+++ Given entries
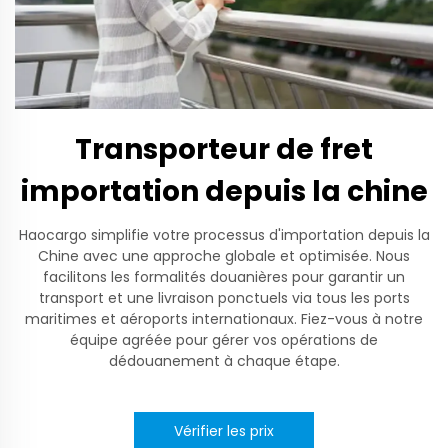
Transporteur de fret
importation depuis la chine
Haocargo simplifie votre processus d'importation depuis la
Chine avec une approche globale et optimisée. Nous
facilitons les formalités douanières pour garantir un
transport et une livraison ponctuels via tous les ports
maritimes et aéroports internationaux. Fiez-vous à notre
équipe agréée pour gérer vos opérations de
dédouanement à chaque étape.
Vérifier les prix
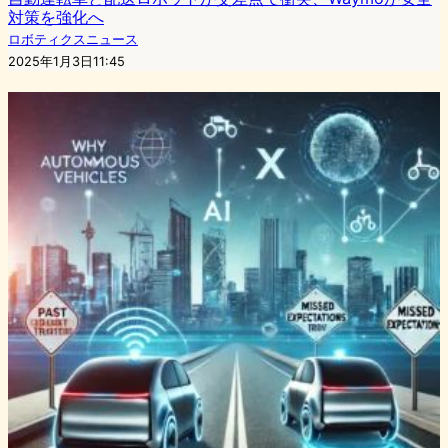
対策を強化へ
ロボティクスニュース
2025年1月3日11:45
++++++
| Exercise brief |
Exactly the lines from the line with "équipe agréée pour gérer vos opérations de" through the end of the data are to be reproduced, and no picture is to be included.

| Result of the task |
équipe agréée pour gérer vos opérations de
dédouanement à chaque étape.
Vérifier les prix
対策を強化へ
ロボティクスニュース
2025年1月3日11:45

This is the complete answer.